▸ Zu erledigende Aufgaben
[1] Beantworte anhand des Textes über Lichtkunst die folgenden Fragen und kennzeichne deine Antworten ebenfalls mit (a), (b) und (c).
(a) In welchem Jahr installiert Dan Flavin eine nackte gelbe Leuchtstoffröhre?
(b) Welches Projektionsgerät wird als Basis für die „liquid light shows“ eingesetzt?
(c) Wodurch erschafft James Turrell grenzenlos wirkende Räume?
[2] Nenne alle Künstler, die im Text über Lichtkunst namentlich erwähnt werden.
[3] Setze den Text über Lichtkunst nach seinem letzten Satz mit einem weiteren Absatz fort.

▸ Vorliegender Text
-=-=-
Ab der Mitte des 20. Jahrhunderts häufen sich die „Neuigkeiten“: In Deutschland wird Otto Piene mit handbewegten und mechanischen Leuchtkörpern durch seine „Lichtballette“ zu einem Wegbereiter der „strahlenden Kunst“, und in Amerika installiert Dan Flavin 1963 eine nackte gelbe Leuchtstoffröhre. Im Gegensatz zur mit Licht modellierten Skulptur trifft seine Arbeit nicht auf einen Körper, sondern auf einen Raum. Die Streuung wird zum großen Thema. Sein Landsmann James Turrell erschafft grenzenlos wirkende Räume durch die Abgrenzung großer und gleichmäßig leuchtender Flächen zueinander.

Zur gleichen Zeit findet ein neues Projektionsgerät, der Tageslichtprojektor, mehr und mehr Verbreitung und wird als Basis für die „liquid light shows“ der Hippies eingesetzt: Vorwiegend Öl, Wasser und Farbe werden in Glasschalen auf dessen Arbeitsfläche gegeben und bewegen sich durch die Erwärmung. Das entstehende Bild wird durch den Umlenkspiegel auf eine Fläche projiziert, zumeist im Versuch einer Choreografie zur psychedelischen Musik damaliger Zeit.
-=-=-
▸ Bereitgestellte Einträge
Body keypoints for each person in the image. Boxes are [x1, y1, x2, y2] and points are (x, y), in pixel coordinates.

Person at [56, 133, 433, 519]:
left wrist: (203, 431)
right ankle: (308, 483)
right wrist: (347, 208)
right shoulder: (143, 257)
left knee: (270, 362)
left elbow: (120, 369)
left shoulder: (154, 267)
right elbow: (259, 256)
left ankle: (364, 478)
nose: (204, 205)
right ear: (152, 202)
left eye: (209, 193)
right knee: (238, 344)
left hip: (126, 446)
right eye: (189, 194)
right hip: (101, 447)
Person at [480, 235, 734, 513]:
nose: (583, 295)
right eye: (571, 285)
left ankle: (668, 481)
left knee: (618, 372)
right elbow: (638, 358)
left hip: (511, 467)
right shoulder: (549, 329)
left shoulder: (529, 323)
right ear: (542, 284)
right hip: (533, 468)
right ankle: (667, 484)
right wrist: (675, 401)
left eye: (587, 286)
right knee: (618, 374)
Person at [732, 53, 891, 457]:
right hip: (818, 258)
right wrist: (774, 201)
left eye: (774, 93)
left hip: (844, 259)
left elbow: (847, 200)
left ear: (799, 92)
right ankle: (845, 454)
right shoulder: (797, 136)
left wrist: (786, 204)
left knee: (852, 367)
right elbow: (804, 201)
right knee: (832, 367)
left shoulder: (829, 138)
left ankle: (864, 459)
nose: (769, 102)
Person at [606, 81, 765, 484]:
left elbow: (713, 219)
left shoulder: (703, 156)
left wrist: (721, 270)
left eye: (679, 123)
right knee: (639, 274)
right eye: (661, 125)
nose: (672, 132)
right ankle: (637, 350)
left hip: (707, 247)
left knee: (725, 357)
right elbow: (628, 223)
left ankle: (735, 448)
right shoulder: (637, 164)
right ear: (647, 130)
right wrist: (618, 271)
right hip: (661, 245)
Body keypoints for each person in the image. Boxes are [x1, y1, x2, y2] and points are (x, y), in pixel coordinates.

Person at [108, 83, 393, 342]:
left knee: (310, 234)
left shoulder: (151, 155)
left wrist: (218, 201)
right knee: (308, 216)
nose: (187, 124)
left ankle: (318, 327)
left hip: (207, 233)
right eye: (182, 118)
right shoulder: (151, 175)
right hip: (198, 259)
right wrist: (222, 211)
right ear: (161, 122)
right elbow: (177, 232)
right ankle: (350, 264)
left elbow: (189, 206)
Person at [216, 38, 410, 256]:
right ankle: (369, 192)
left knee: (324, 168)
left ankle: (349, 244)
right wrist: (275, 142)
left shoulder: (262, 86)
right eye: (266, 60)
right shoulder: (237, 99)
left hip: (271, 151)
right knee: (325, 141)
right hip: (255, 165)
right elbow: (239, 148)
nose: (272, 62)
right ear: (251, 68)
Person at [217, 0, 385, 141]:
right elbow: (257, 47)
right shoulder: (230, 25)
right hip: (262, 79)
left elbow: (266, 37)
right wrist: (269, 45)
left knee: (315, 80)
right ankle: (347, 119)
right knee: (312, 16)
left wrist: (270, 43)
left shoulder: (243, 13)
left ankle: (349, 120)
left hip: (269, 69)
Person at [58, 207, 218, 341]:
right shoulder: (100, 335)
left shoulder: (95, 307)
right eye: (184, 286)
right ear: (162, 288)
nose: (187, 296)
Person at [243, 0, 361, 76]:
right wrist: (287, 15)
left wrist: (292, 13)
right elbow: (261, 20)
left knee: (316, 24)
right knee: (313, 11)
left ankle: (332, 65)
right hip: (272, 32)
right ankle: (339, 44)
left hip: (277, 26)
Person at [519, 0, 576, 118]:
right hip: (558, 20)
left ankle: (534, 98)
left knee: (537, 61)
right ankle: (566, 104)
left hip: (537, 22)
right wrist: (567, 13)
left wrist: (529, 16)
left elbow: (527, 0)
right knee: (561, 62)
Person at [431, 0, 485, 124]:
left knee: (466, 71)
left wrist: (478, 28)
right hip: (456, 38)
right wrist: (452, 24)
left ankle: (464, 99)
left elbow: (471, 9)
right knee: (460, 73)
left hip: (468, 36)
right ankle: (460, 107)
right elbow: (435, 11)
-=-=-
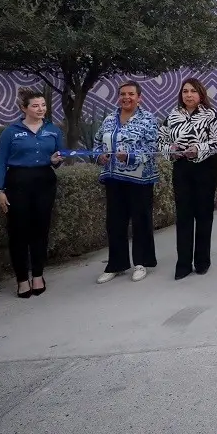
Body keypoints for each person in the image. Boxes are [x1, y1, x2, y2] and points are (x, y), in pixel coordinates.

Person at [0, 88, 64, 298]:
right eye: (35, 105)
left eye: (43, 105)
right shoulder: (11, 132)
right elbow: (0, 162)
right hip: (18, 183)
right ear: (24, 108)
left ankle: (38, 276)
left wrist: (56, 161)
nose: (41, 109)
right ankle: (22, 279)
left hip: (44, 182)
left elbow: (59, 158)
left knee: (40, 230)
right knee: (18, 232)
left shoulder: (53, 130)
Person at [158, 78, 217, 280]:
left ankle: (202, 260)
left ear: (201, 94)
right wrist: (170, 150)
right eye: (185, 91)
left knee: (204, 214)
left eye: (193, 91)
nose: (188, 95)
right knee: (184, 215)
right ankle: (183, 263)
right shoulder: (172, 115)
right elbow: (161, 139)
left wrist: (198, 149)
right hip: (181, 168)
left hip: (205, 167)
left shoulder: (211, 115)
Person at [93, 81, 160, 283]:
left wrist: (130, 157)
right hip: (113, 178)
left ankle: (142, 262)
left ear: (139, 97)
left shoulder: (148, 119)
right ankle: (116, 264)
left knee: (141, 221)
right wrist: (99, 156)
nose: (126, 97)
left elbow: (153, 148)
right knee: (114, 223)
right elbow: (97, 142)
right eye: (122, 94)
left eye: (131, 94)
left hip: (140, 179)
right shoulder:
-=-=-
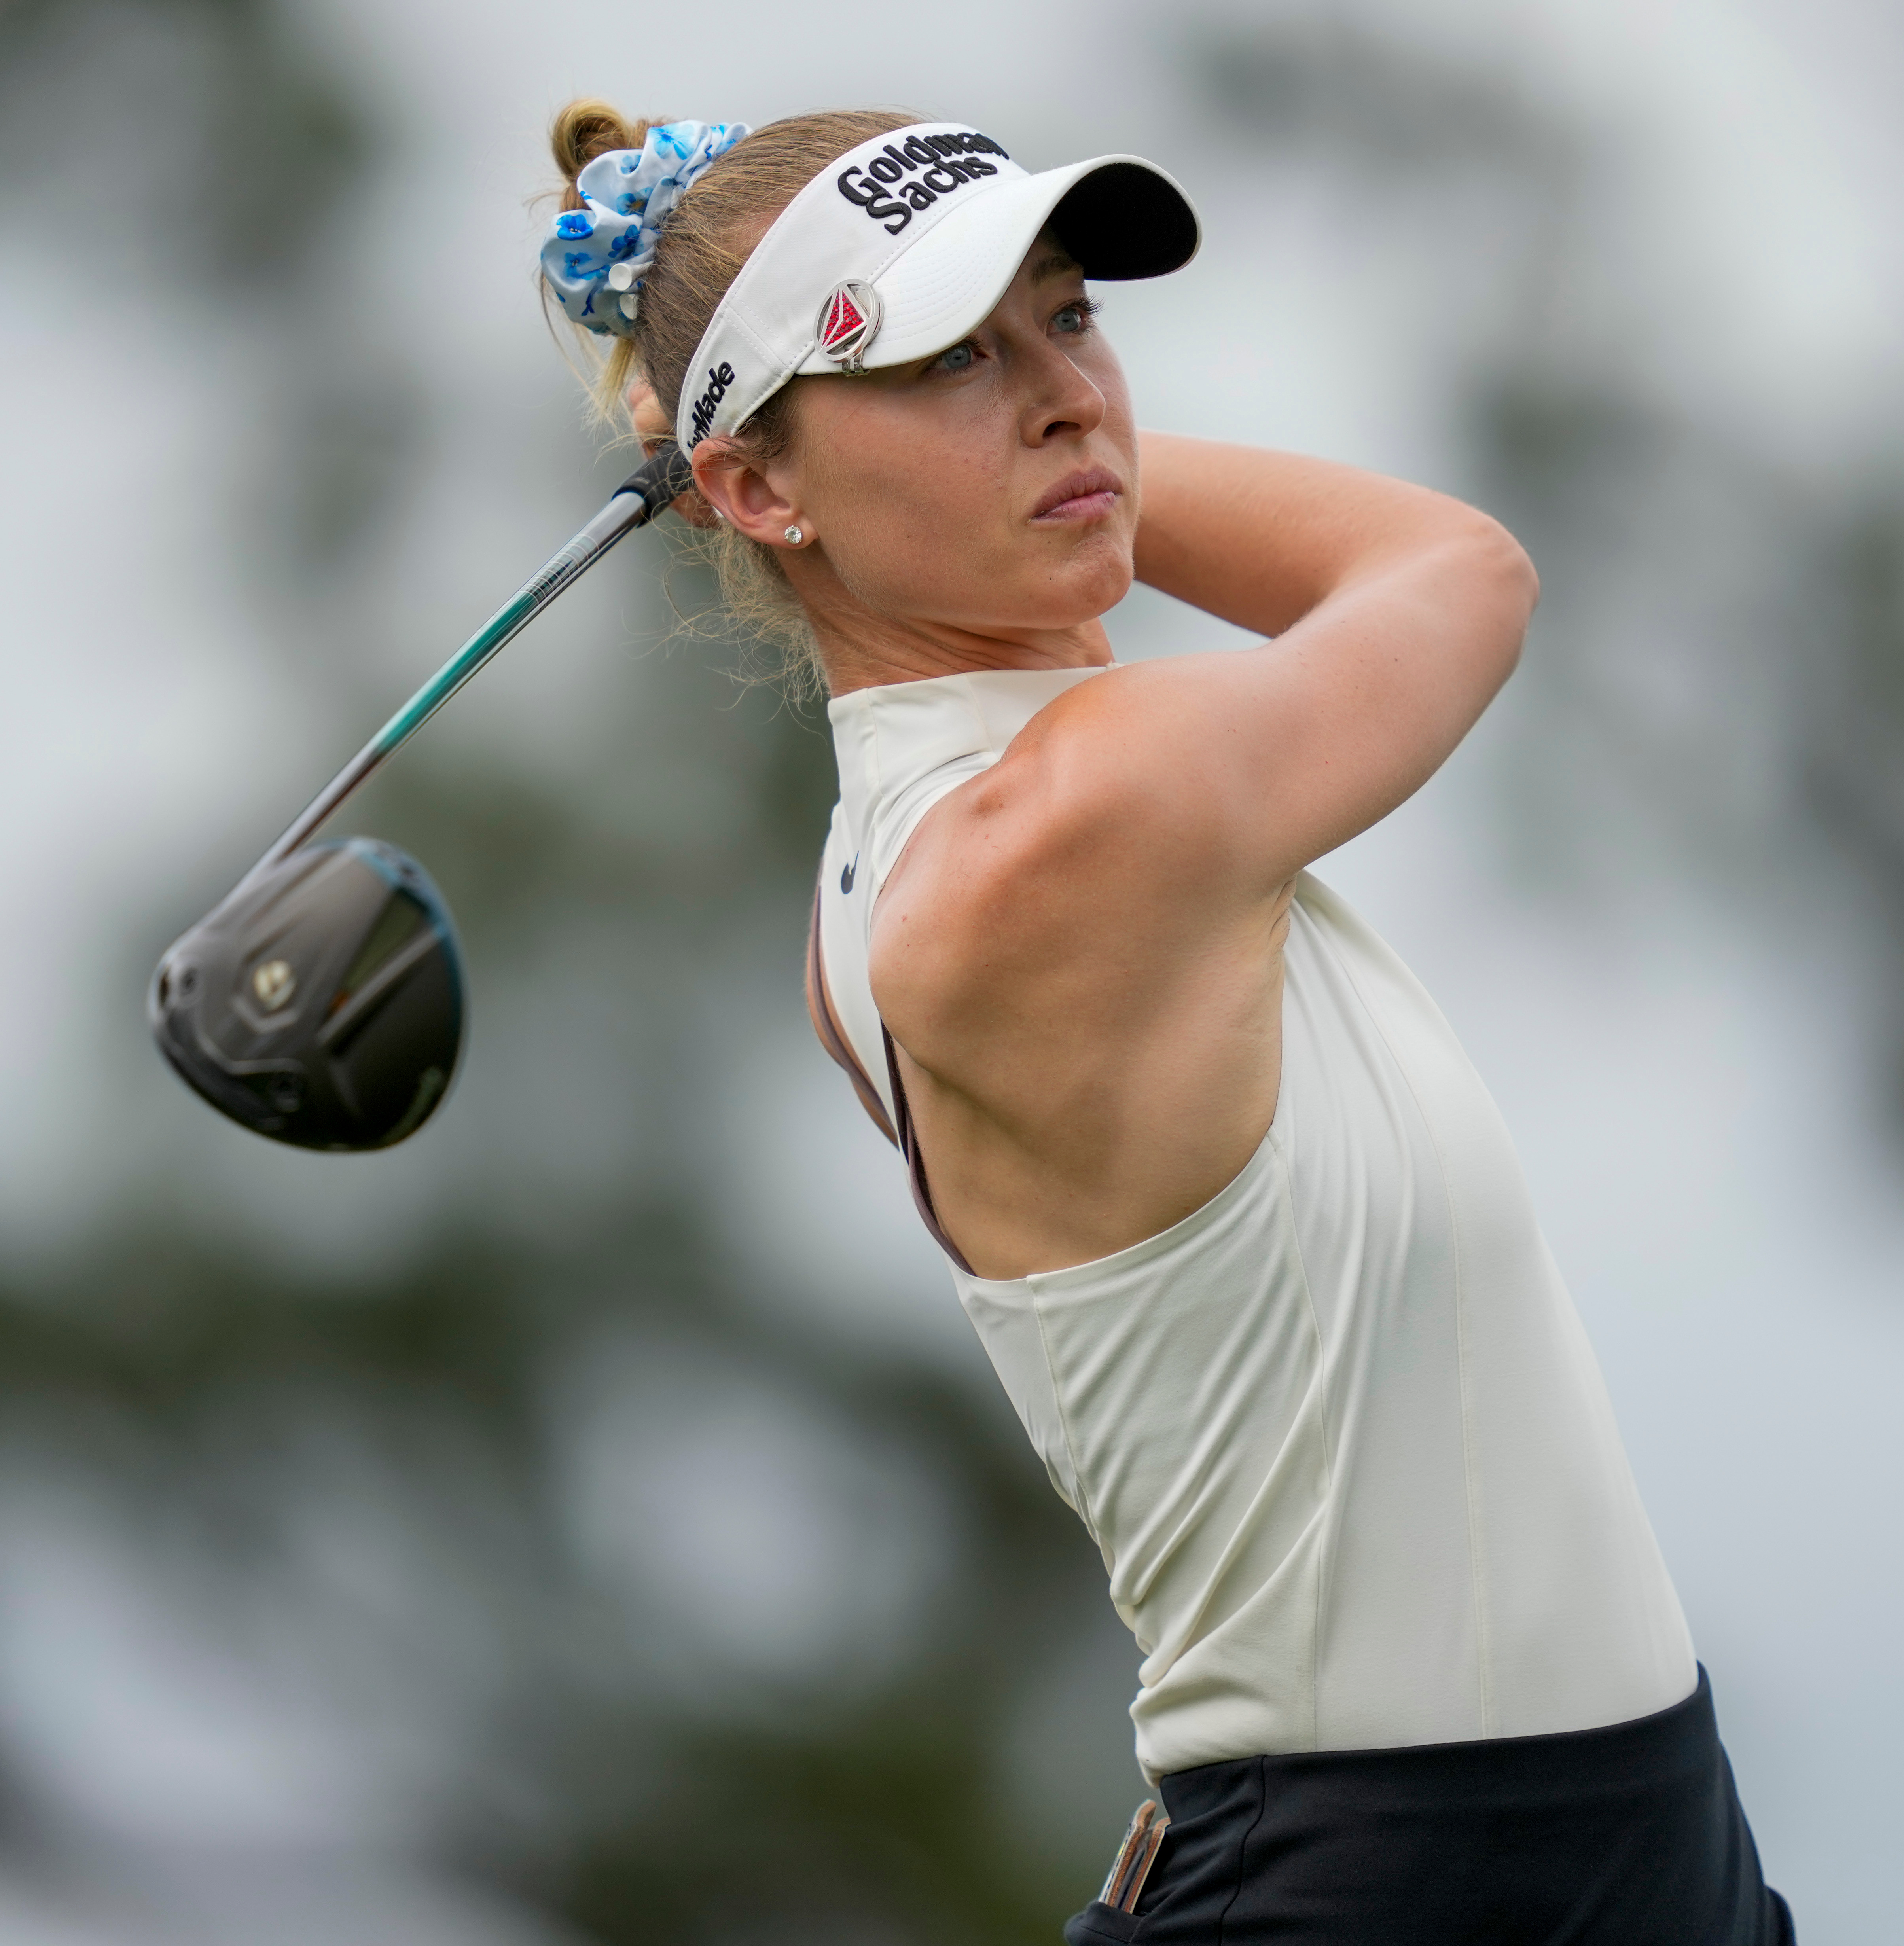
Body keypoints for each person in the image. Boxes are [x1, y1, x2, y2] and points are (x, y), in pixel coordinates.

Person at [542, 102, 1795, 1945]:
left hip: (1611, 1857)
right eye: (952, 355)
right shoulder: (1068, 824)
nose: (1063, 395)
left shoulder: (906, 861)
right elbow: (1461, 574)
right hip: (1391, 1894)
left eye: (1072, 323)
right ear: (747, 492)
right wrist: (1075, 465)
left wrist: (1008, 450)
-=-=-
▸ Die Lösungen
[1]
(a) 1963
(b) Der Tageslichtprojektor
(c) Durch die Abgrenzung großer und gleichmäßig leuchtender Flächen zueinander

[2] Otto Piene, Dan Flavin, James Turrell

[3]
Ursprünglich in der Werbung als Schriftzeichen verwendet, findet die „living flame“, wie man die Neonröhre in den Staaten nennt, zu Beginn der 1970er Jahre eine neue Verwendung in der Kunst. Die dünne, formbare Röhre wird zur Basis von Gebilden mit denen sich Worte und Sätze schreiben lassen. Jenny Holzer installiert seit Anfang der 80er Jahre Leuchtschriften mit sozial engagierten Aussagen und verwendet ihre Kunst politisch orientiert.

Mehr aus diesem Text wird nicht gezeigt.